**Extrait à lire:**
◇ ◇ ◇ ◇

En B, est figurée une seconde potence, composée d’après un autre système, mais présentant au moins autant de rigidité que la première. Les fers des côtés du triangle donnent la section p, et ceux de l’intérieur la section q. Dans le grain d’orge ménagé le long de ces fers, entrent les ornements de tôle qui roidissent tout le système. Les fers du triangle et de l’intérieur sont assemblés à tenons avec clavettes, ainsi que le montre le détail s. Cette potence pivote dans deux pitons scellés à la muraille[2].

Nous ne saurions trop insister sur ce point : dans les ouvrages de serrurerie du moyen âge, on ne cherche pas à dissimuler les assemblages. Les fers, au droit de ces assemblages, restent francs ou prennent plus de force, comme nous l’avons montré dans l’exemple figure 45. On se garde bien de diminuer leur résistance là où ils fatiguent.

Outre les grilles disposées par panneaux s’embrevant entre des montants, on faisait aussi des grilles par compartiments assemblés, et cela par des moyens simples et solides. Cette grille (fig. 51) fournit un exemple de ces sortes de combinaisons[3]. C’est un ouvrage du XVe siècle. Il se compose de montants A scellés dans le pavé. Entre ces montants, renforcés en B, sont serrées des traverses C, lesquelles portent un petit tenon à chaque extrémité. La partie supérieure des montants se termine par un fort goujon rivé sur la barre d’appui D. Des cercles inscrivant des quatre-lobes sont inscrits entre les montants, la traverse et la barre d’appui. Des demi-cercles remplissent la partie inférieure. En a, b et c, sont tracées les sections de la traverse C, des cercles et des quatre-lobes ; en d, est figurée l’extrémité des lobes. Des goujons rivés e réunissent toutes ces pièces dont les sections hexagonales se prêtent à une juxtaposition parfaite. Cet ensemble présente beaucoup de solidité, est facile à assembler, et n’exige de soudures qu’à l’extrémité des lobes et pour fermer les cercles. Les montants n’ont que 0m,024 de largeur sur 0m,042 d’épaisseur.

  1. M. Millet, architecte de la cathédrale de Moulins, a bien voulu relever cette ferrure avec le plus grand soin pour nous la communiquer.
  2. Cette potence était scellée le long d’une muraille de tour à Carpentras, au-dessus d’un petit puits. Il en existe encore une à peu près semblable à Avignon ; mais cette dernière était destinée à porter une torche (XVe siècle).
  3. Il existe une grille semblable à celle-ci à Gand (salle d’armes). On en voyait une autre à peu près pareille dans l’église de Saint-Denis, avant la restauration de 1816 (dessins de Percier).

◇ ◇ ◇ ◇

**Données sources:**
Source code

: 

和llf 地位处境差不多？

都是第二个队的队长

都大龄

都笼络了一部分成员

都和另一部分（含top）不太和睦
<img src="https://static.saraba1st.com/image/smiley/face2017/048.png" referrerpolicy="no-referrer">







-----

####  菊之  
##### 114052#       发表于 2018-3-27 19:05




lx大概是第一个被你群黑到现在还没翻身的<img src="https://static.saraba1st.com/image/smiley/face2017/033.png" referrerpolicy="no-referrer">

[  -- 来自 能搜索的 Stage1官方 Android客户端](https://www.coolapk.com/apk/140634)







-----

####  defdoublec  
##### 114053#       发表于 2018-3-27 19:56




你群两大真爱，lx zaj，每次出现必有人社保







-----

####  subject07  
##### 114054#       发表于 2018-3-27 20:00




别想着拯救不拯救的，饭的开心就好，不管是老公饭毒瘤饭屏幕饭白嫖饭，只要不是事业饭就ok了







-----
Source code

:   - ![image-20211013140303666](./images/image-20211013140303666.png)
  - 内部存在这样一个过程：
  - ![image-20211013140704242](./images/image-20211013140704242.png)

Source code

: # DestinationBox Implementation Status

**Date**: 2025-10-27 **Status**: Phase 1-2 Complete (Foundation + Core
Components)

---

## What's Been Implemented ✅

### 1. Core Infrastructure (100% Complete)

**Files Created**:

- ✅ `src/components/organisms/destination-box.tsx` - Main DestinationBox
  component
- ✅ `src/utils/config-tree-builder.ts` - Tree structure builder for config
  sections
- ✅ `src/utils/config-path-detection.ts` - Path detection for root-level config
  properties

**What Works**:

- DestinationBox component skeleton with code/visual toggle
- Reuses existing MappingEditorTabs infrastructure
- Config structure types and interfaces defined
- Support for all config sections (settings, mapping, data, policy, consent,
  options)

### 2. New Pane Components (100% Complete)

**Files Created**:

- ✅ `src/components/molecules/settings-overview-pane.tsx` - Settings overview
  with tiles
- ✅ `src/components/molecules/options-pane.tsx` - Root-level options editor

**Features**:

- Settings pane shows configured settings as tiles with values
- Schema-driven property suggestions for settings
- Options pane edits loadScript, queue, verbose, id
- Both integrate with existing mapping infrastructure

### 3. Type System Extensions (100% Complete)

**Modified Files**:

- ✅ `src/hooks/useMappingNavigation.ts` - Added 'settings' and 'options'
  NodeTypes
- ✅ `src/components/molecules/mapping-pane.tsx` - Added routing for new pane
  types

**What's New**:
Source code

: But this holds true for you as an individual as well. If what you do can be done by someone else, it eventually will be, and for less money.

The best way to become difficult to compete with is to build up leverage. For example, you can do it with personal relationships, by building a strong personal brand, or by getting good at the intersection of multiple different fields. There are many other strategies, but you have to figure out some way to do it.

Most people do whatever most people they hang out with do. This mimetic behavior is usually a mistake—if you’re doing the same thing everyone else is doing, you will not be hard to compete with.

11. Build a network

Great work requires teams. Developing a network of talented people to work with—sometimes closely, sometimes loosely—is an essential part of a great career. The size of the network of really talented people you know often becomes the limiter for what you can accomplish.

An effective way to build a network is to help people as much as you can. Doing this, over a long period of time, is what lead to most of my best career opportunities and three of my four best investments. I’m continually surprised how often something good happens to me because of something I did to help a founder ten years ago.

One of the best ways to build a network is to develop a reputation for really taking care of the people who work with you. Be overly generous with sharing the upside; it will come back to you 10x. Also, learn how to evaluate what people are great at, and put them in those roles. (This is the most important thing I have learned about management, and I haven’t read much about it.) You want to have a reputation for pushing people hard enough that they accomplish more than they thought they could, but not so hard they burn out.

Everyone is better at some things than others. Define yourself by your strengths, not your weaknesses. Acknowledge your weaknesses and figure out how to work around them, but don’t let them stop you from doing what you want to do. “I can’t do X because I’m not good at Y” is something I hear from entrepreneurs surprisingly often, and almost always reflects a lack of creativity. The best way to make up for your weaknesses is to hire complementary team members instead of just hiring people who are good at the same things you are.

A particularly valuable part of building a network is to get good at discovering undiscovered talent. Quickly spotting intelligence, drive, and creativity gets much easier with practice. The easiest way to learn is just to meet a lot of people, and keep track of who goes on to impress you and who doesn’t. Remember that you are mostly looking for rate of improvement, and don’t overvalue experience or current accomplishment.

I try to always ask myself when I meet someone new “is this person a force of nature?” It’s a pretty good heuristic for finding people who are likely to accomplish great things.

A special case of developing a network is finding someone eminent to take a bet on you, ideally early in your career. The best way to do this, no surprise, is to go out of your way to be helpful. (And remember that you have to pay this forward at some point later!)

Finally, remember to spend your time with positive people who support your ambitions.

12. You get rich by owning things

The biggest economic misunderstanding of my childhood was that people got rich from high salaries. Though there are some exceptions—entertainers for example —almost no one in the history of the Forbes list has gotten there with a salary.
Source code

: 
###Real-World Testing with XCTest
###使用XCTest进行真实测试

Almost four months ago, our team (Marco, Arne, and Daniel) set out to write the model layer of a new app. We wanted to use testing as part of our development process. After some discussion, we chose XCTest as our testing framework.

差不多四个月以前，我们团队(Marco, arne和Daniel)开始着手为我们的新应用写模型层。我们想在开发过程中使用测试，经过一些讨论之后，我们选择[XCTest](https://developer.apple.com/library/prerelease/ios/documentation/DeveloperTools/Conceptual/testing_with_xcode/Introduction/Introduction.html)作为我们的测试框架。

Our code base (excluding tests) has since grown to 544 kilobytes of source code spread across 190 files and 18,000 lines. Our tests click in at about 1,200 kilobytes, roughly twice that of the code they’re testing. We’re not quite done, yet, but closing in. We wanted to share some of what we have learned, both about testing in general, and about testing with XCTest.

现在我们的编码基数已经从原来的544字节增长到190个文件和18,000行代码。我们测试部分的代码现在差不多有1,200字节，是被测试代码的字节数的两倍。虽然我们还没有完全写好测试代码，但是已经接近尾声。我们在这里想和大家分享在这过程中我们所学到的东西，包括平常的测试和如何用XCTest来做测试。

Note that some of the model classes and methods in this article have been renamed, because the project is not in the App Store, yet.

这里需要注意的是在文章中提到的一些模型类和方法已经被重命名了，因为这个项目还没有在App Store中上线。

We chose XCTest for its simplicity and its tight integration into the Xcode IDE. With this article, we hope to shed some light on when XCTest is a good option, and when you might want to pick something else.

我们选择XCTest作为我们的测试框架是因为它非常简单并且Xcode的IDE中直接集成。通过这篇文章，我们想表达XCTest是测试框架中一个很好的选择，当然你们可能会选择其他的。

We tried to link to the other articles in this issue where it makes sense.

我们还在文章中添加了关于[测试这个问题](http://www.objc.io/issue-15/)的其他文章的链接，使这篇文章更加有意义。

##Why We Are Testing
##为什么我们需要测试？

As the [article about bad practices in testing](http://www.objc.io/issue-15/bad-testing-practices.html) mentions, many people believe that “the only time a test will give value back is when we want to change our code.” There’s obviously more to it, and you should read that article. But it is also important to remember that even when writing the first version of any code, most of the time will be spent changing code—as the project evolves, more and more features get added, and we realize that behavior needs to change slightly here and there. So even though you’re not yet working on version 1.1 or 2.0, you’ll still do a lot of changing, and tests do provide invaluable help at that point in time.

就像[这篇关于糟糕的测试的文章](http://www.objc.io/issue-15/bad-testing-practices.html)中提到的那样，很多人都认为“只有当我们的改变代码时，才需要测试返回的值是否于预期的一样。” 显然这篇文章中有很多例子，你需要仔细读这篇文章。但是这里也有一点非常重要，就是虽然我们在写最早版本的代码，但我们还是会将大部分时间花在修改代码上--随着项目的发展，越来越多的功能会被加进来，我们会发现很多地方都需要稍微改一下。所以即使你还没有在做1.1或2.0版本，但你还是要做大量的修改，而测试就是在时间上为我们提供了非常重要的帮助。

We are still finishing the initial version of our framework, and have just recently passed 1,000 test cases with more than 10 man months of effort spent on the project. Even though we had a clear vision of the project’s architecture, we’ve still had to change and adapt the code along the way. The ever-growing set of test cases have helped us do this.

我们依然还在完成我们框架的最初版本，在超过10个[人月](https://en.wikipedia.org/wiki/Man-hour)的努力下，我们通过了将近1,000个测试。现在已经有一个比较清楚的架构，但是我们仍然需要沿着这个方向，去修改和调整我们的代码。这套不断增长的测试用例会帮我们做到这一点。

◇ ◇ ◇ ◇

**Consigne:** Réécrivez le passage de l'extrait sur la serrurerie situé entre « 3. Il existe » et « (dessins de Percier). », inclus, en substituant « Bruges » à « Gand ». Répondez en vous fondant uniquement sur l'extrait.

**Réponse rédigée:**
3. Il existe une grille semblable à celle-ci à Bruges (salle d’armes). On en voyait une autre à peu près pareille dans l’église de Saint-Denis, avant la restauration de 1816 (dessins de Percier).